Why set the parent pointer to the object before the insertion point instead of after the insertion point? Humans typically insert runs of objects one-after-the-other, and using the object before the insertion point ensures that two runs concurrently inserted in the same spot cannot become interleaved (since each run will form a separate chain). For example, if the original sequence is A B and one peer inserts x y z to get A x y z B while another peer inserts 1 2 3 to get A 1 2 3 B, this algorithm guarantees that the sequence will converge to either A x y z 1 2 3 B or A 1 2 3 x y z B but will never converge to an interleaving sequence such as A x 1 y 2 z 3 B.

This technique requires every object in the tree to live in its insertion spot forever (assuming that peers can disconnect for arbitrary lengths of time, which means garbage collection isn't possible). This means that deleted objects in the tree must be marked as deleted but still retained. It also means that reordering objects in the tree is not supported directly. A simple way of introducing object reordering is to store insertion positions using tree-based indexing, and then to separately store a reference to an insertion position (i.e. a node in the tree) with each reorderable object (which is not a node in the tree). Reordering an object then involves generating a new insertion position and updating that object's insertion position reference.

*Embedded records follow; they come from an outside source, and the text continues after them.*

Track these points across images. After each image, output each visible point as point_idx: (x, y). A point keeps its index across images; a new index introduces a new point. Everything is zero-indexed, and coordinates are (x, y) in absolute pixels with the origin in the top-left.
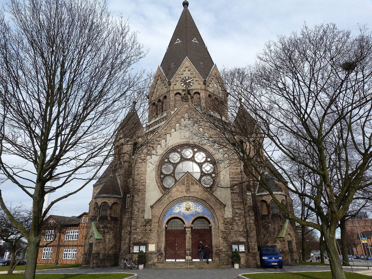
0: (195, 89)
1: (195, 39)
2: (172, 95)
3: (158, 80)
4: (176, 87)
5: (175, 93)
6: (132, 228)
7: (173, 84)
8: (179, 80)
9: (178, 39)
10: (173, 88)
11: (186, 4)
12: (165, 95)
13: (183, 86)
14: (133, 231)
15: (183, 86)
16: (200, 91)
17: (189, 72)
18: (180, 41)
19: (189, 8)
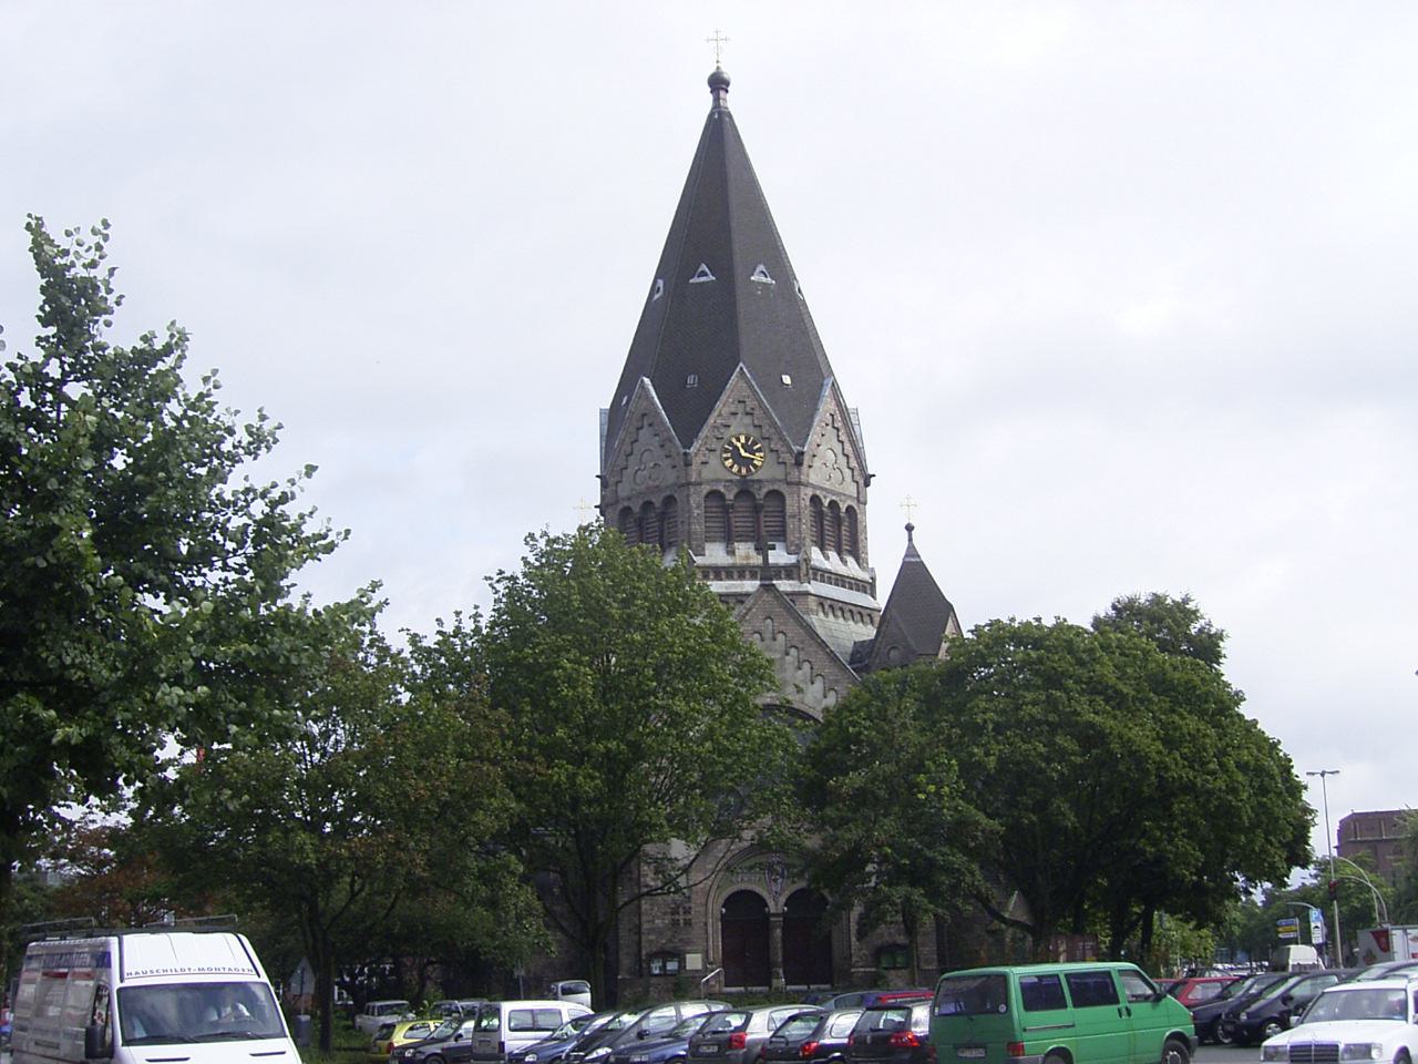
1: (761, 267)
2: (696, 499)
3: (642, 428)
4: (707, 473)
5: (705, 492)
6: (644, 918)
7: (696, 461)
9: (704, 267)
10: (699, 474)
11: (718, 84)
12: (668, 493)
13: (732, 467)
14: (645, 926)
15: (732, 467)
16: (783, 489)
17: (748, 420)
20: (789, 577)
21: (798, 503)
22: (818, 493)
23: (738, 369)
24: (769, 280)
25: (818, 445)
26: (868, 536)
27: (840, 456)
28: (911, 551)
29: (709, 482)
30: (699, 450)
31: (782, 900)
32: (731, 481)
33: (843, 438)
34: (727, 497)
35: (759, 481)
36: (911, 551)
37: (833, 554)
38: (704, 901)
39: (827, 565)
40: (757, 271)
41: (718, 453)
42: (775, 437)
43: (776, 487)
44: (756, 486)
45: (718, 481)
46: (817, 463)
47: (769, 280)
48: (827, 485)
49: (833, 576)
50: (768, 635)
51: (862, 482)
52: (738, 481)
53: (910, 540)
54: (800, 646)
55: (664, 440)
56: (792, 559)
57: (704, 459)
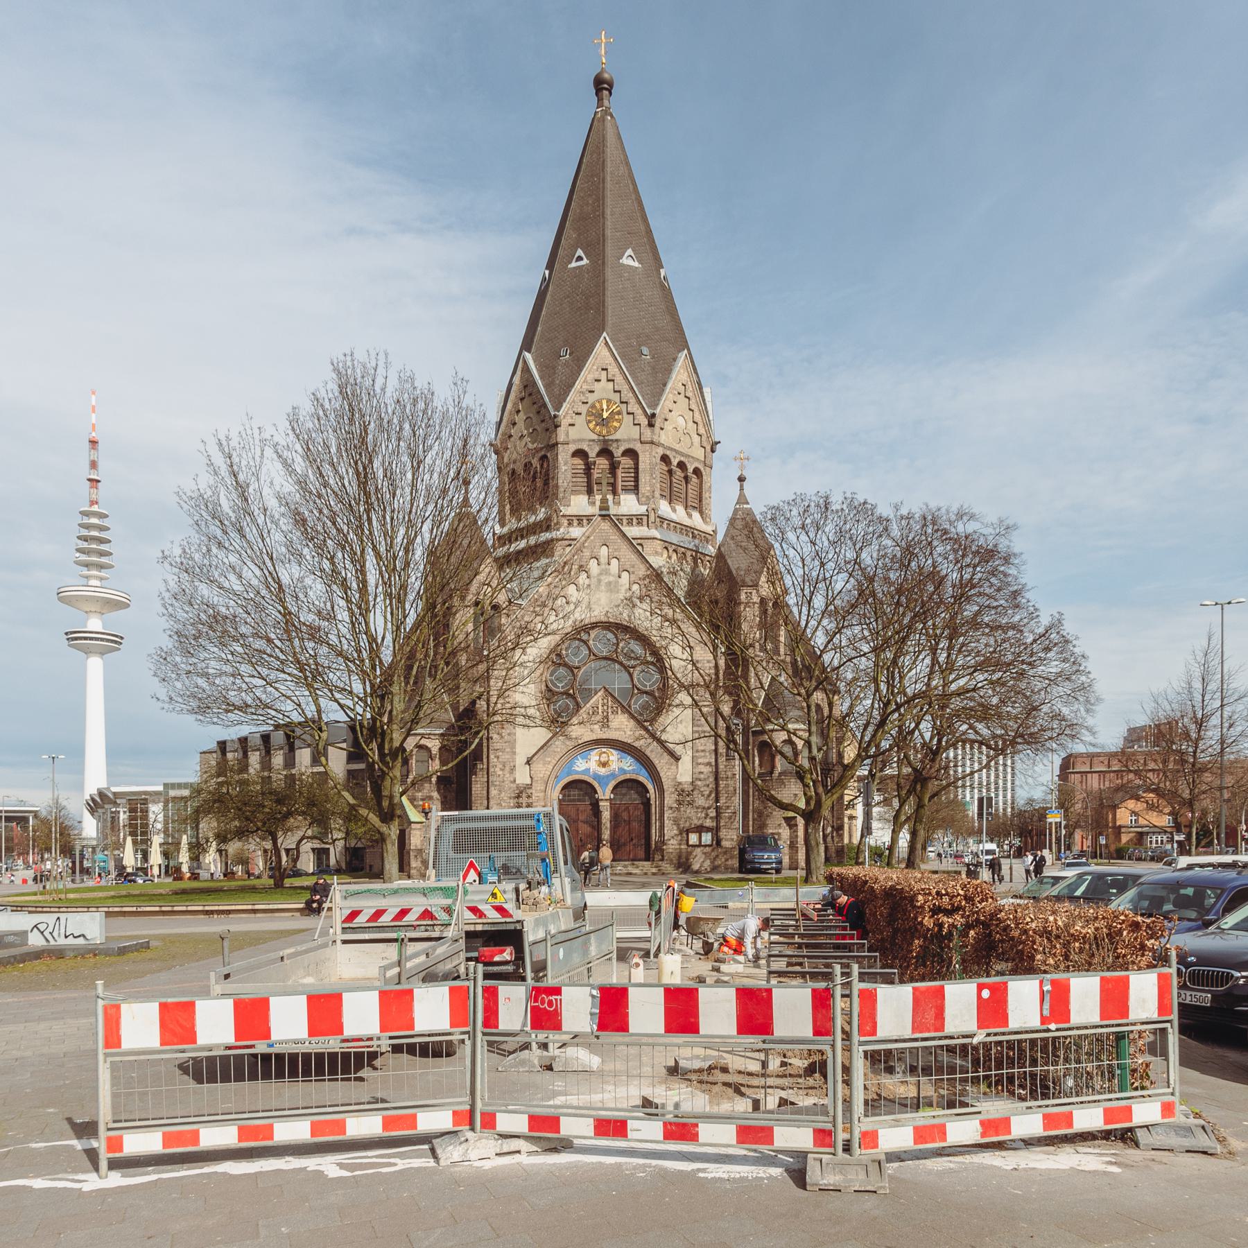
0: (624, 441)
1: (629, 252)
8: (584, 409)
9: (580, 252)
16: (638, 447)
18: (585, 261)
19: (615, 102)
20: (640, 523)
21: (648, 459)
22: (668, 453)
23: (602, 338)
24: (636, 264)
25: (670, 411)
26: (712, 495)
27: (691, 423)
28: (742, 499)
29: (574, 441)
30: (567, 413)
31: (611, 787)
32: (594, 440)
33: (693, 407)
34: (590, 455)
35: (617, 441)
36: (742, 499)
37: (680, 509)
38: (543, 788)
39: (674, 517)
40: (626, 254)
41: (584, 415)
42: (633, 401)
43: (631, 446)
44: (615, 445)
45: (583, 440)
46: (668, 426)
47: (636, 264)
48: (677, 447)
49: (678, 526)
50: (603, 560)
51: (708, 448)
52: (599, 440)
53: (742, 489)
54: (631, 570)
55: (540, 407)
56: (642, 509)
57: (571, 421)
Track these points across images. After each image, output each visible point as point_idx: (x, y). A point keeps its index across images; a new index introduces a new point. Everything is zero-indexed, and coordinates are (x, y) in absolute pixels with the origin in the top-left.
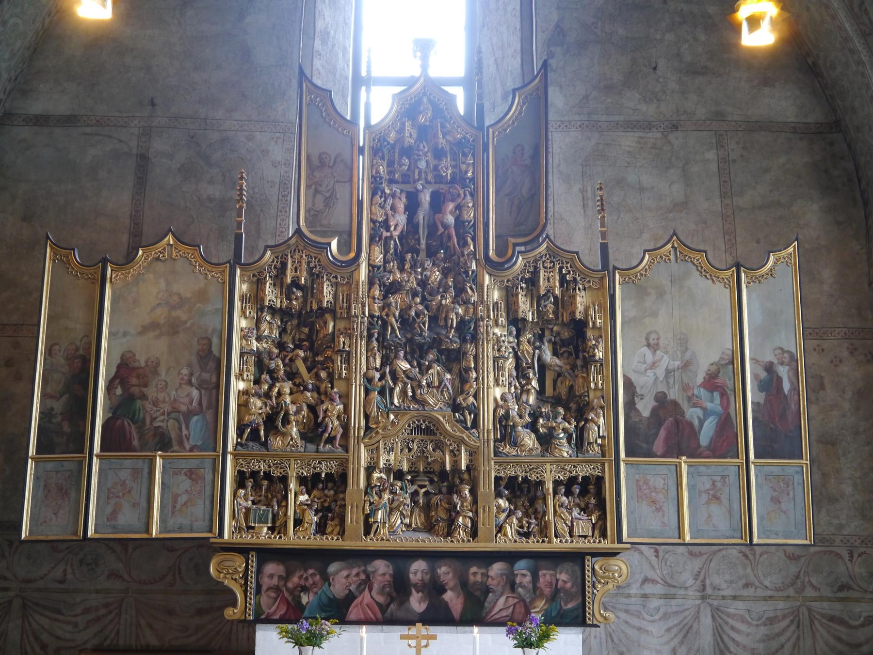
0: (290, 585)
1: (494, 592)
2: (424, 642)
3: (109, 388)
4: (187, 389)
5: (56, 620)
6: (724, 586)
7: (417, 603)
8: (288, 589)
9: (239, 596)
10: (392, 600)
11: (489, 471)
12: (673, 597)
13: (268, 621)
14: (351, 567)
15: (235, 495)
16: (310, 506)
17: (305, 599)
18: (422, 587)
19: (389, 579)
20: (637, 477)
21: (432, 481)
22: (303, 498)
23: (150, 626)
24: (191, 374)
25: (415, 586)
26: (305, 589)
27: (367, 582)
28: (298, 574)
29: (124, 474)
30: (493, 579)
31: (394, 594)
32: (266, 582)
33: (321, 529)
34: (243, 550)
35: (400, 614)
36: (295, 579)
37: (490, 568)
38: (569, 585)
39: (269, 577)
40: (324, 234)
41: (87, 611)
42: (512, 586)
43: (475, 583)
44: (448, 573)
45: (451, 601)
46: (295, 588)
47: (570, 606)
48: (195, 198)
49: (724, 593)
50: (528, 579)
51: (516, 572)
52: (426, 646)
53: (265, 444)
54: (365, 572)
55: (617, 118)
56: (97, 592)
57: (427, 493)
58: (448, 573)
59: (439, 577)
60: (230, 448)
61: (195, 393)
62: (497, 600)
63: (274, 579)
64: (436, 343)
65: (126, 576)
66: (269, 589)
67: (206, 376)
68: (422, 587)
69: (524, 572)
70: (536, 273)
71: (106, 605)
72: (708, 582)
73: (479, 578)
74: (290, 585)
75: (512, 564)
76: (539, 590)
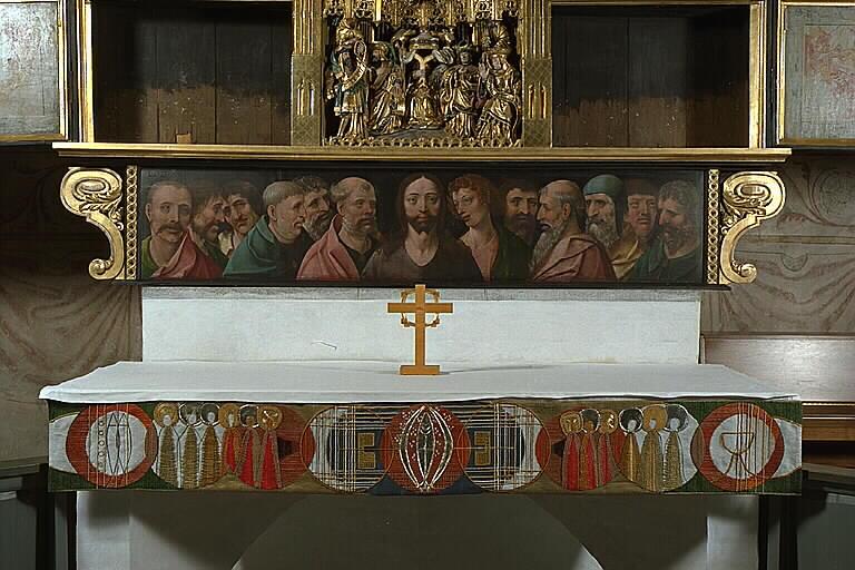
0: (199, 221)
1: (549, 230)
2: (429, 318)
7: (417, 250)
10: (375, 245)
12: (831, 240)
13: (166, 281)
14: (303, 191)
17: (226, 245)
18: (427, 224)
19: (370, 211)
20: (807, 30)
21: (442, 43)
25: (414, 221)
26: (227, 228)
27: (332, 214)
28: (212, 203)
30: (547, 209)
32: (157, 215)
35: (391, 268)
36: (208, 212)
37: (543, 190)
38: (678, 219)
39: (162, 207)
42: (581, 221)
43: (518, 216)
44: (471, 199)
45: (476, 247)
46: (212, 224)
47: (679, 254)
50: (609, 208)
51: (587, 198)
52: (436, 323)
54: (327, 197)
57: (433, 64)
58: (471, 199)
59: (455, 206)
62: (555, 244)
63: (171, 212)
66: (160, 230)
68: (427, 224)
69: (601, 196)
73: (523, 208)
74: (199, 221)
75: (582, 184)
76: (627, 228)
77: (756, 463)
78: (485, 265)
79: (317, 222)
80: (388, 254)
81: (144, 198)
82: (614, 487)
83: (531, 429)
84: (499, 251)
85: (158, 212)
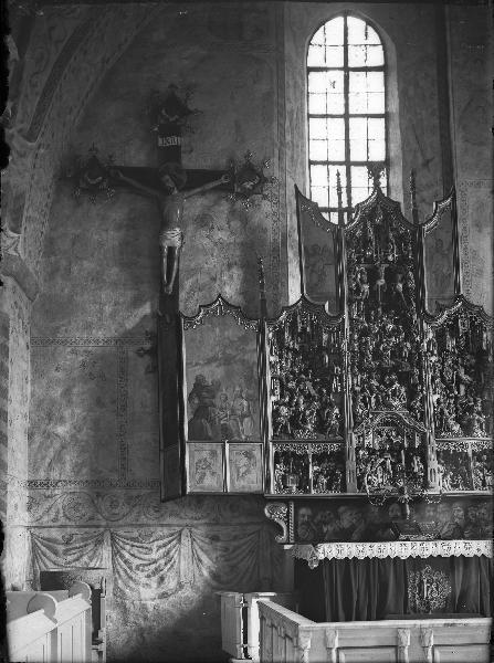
3: (190, 399)
4: (240, 401)
9: (284, 526)
11: (433, 445)
15: (275, 468)
16: (321, 473)
22: (316, 468)
24: (242, 391)
26: (325, 524)
29: (205, 454)
33: (329, 487)
34: (286, 501)
36: (319, 517)
38: (486, 516)
40: (318, 299)
53: (292, 435)
60: (270, 438)
61: (245, 403)
64: (395, 369)
66: (303, 524)
67: (251, 392)
70: (456, 320)
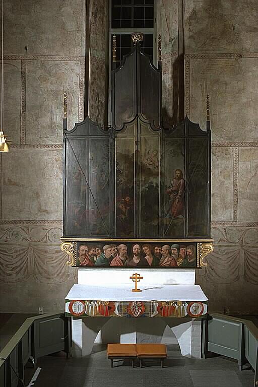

Below is a demo of what this looks like in practice. Each quadrant represents a peer, and peers send messages to each other with a simulated network delay. Click + to insert new objects, × to delete existing objects, and drag objects to reorder them. Click Undo or Redo for a given peer to rewind or playback that peer's local edits. Temporarily disable the simulated network with the pause button to construct simultaneous editing scenarios. You can use your browser's "view source" feature to view the source code for this demo:

This technique has the following benefits and drawbacks:

Benefits:

It's easy to understand and implement.
If two peers both simultaneously insert a run of objects one-after-the-other at the same location, the resulting objects are not interleaved. So this algorithm is appropriate in situations where object adjacency is critical (e.g. using this to order paragraphs of text in a text document would be appropriate).

Drawbacks:

Every reordering operation adds more data to the database that persists forever, so this isn't ideal for situations with frequent reordering.
Interleaving is not prevented for concurrent runs that are inserted in reverse-order. This doesn't come up in typical text-editing scenarios but is something to keep in mind. For example, if a peer inserts the run A B C by inserting A, then B after A, then C after B, no interleaving is possible. But if a peer inserts the run A B C by inserting C, then B before C, then A before B, interleaving with another peer's concurrent changes could occur.
Using this algorithm with large numbers of objects (e.g. for every character in a text document) is inefficient. Doing this efficiently requires a specialized approach that represents a concurrently-inserted run as a single block of memory with implicit parent pointers between adjacent elements. These blocks may need to be split when a node gains multiple children, which adds complexity. You would also likely drop support for reordering as characters don't typically need to preserve their identity when they are reordered. A more advanced algorithm that does all of this is presented in CRDT: Text Buffer.